だが、全国紙、地元紙を問わず、複数の新聞記者がしばしば当院を訪れるようになったのは、8年前に病院を新改築し、その直後に発生した大阪教育大付属池田小学校での児童殺傷事件を契機にしてのことである。もちろん、取材は他のマスコミと同様にすべてを見てもらい記事にしてもらった。連載記事もいくつか企画され、掲載された。そういった関係の中で、親しくなる記者もでき、精神科領域の他の記事を書いた場合に、アドバイスを求められることも増えてきた。できるだけ協力してあげるようにしている。

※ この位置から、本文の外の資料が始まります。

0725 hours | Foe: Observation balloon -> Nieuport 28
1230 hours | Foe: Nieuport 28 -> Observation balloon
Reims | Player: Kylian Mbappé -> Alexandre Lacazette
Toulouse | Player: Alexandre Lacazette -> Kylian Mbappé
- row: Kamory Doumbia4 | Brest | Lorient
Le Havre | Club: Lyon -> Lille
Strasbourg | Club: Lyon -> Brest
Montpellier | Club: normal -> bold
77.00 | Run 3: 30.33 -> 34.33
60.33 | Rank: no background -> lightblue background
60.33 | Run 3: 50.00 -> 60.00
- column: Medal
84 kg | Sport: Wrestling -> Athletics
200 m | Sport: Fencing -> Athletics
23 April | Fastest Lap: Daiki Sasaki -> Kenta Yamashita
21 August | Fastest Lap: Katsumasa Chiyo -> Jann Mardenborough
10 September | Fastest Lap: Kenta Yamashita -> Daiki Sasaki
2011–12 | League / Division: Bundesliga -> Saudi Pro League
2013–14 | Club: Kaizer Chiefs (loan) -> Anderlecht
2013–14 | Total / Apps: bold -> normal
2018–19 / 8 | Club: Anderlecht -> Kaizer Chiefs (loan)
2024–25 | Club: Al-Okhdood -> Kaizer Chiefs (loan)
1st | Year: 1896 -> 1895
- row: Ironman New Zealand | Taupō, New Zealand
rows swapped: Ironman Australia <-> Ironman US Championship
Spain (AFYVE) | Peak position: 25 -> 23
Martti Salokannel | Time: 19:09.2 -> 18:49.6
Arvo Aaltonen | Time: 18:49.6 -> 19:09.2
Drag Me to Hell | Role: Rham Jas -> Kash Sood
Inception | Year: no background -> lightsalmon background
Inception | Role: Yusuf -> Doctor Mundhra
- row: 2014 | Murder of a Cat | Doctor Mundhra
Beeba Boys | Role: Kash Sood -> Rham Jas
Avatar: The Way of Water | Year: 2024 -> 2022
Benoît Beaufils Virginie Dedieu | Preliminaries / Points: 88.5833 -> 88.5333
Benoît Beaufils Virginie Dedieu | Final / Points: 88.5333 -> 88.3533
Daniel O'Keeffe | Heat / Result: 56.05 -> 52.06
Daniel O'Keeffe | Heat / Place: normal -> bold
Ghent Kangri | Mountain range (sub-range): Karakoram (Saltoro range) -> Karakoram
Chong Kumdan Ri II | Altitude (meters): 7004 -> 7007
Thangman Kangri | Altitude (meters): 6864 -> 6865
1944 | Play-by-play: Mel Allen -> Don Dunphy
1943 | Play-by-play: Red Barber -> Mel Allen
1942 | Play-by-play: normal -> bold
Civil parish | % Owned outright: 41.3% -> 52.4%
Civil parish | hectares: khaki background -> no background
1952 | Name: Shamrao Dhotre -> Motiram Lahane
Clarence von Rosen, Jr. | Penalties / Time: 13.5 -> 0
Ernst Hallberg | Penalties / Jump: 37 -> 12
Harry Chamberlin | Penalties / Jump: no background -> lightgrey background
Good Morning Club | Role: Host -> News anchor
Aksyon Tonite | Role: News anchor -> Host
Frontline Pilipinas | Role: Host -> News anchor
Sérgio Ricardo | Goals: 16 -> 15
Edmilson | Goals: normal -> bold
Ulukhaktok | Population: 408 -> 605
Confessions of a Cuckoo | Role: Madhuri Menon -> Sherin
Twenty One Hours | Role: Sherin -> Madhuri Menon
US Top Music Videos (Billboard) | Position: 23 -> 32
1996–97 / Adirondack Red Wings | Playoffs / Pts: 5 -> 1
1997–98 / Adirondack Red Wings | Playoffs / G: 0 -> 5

そのお返しかどうかわからないが、他のメディアで取り上げられた当院のエピソード等を記事にして紹介してくれるのも新聞である。たとえば、
"ラジオ番組が精神科病院にやってきた―地域へ扉開く試み―(2000年3月26日:長崎新聞)"
"ここだけの話―漫画のモデル病院―(2005年1月27日:長崎新聞)"(下の写真)等。
そして、ついに今年になって開設50周年を節目にと昨年自費出版した本を、ほぼ半面近くの紙面を割いて
"開かれた精神医療目指して―「精神科病院の真実」刊行―(2008年1月14日:長崎新聞)"
と紹介してくれた。当然、患者諸氏はその記事で私が出版した本の存在を知ることとなり、多くの方が購入していただいた。そして、ときに診察室がサイン会場となり、一瞬印税生活を夢見る私がそこにいた。